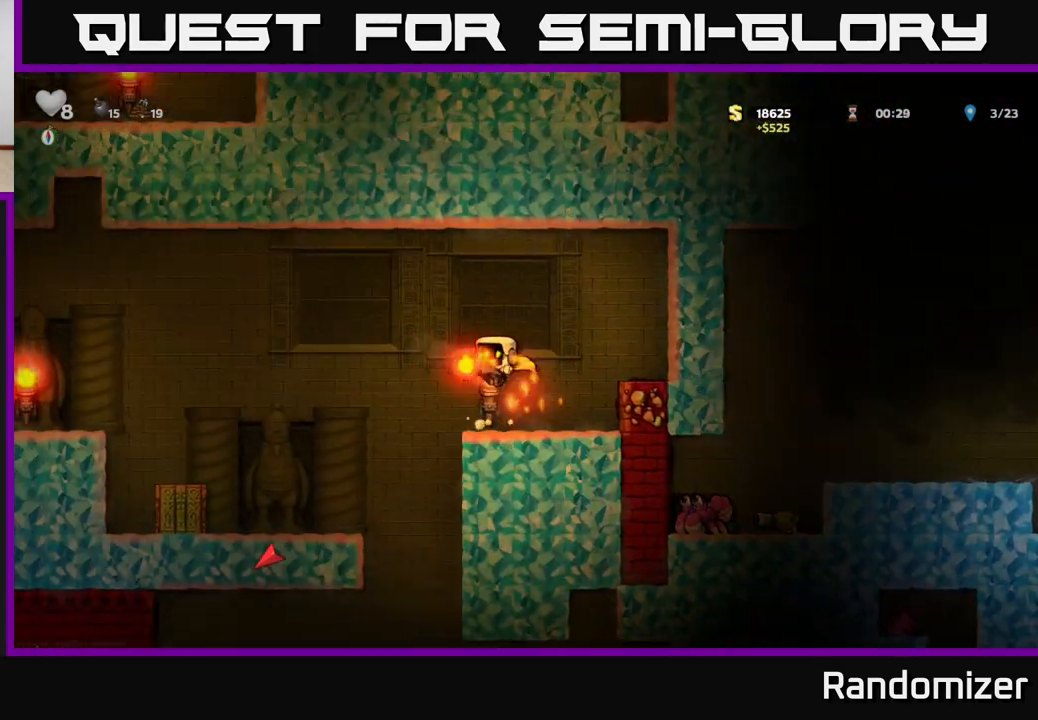
{"buttons": [], "left_stick": "right", "right_stick": "center", "events": [[250, "left_stick", "center"], [367, "left_stick", "right"]]}
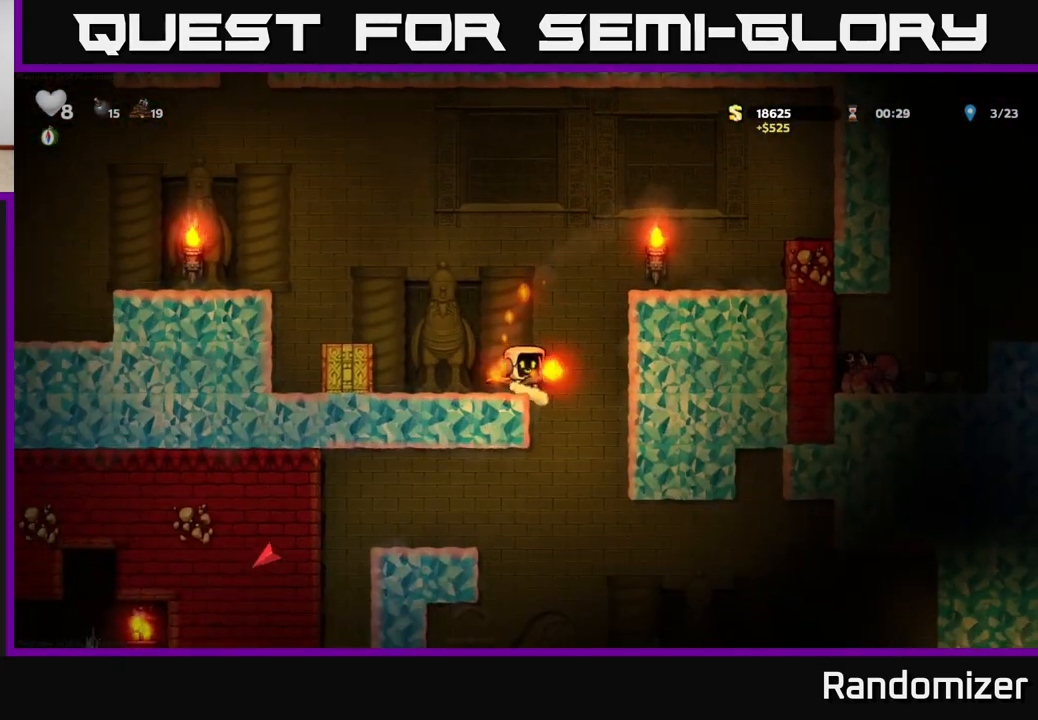
{"buttons": ["A"], "left_stick": "left", "right_stick": "center", "events": [[183, "left_stick", "left"], [500, "A", "down"]]}
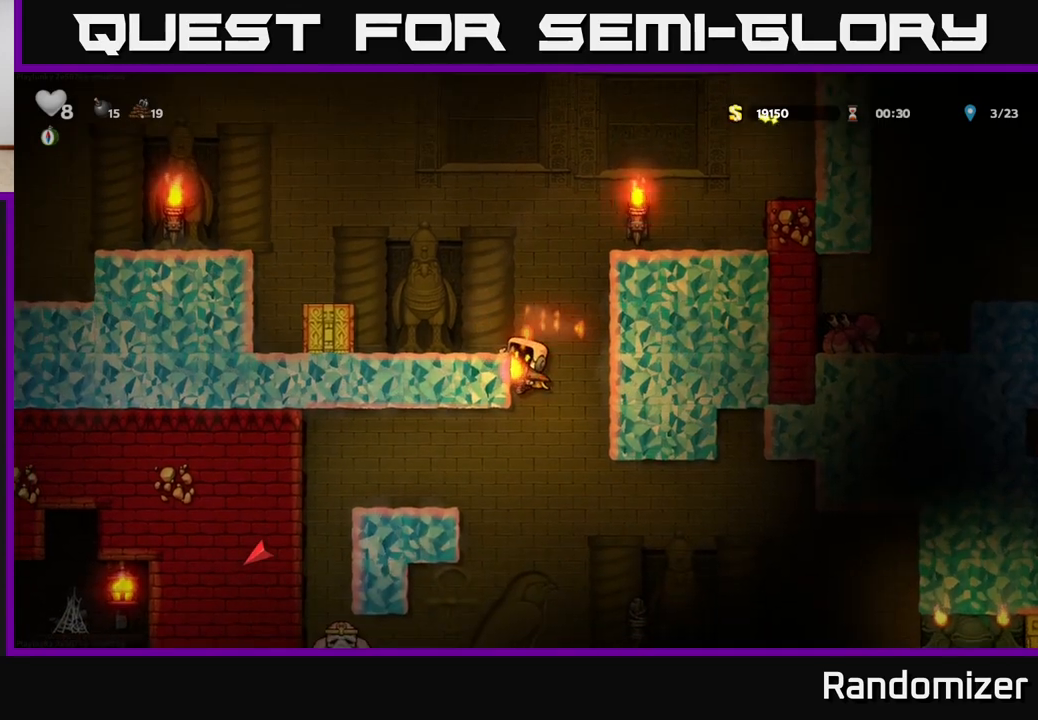
{"buttons": [], "left_stick": "center", "right_stick": "center", "events": [[183, "A", "up"], [217, "left_stick", "center"]]}
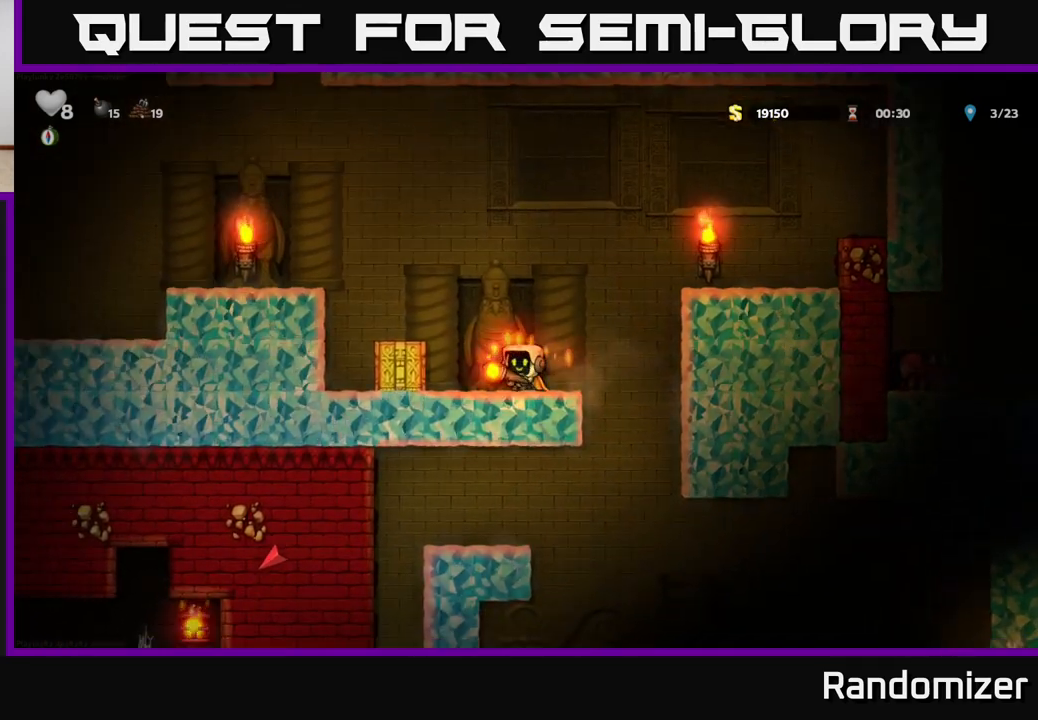
{"buttons": [], "left_stick": "center", "right_stick": "center", "events": [[17, "left_stick", "right"], [67, "A", "down"], [133, "A", "up"], [267, "left_stick", "center"]]}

> ASSIGNED TASK
Copy every line of the data exactly as written, excluding the pictures.

> RESPONSE BOX
{"buttons": [], "left_stick": "right", "right_stick": "center", "events": [[250, "left_stick", "center"], [367, "left_stick", "right"]]}
{"buttons": ["A"], "left_stick": "left", "right_stick": "center", "events": [[183, "left_stick", "left"], [500, "A", "down"]]}
{"buttons": [], "left_stick": "center", "right_stick": "center", "events": [[183, "A", "up"], [217, "left_stick", "center"]]}
{"buttons": [], "left_stick": "center", "right_stick": "center", "events": [[17, "left_stick", "right"], [67, "A", "down"], [133, "A", "up"], [267, "left_stick", "center"]]}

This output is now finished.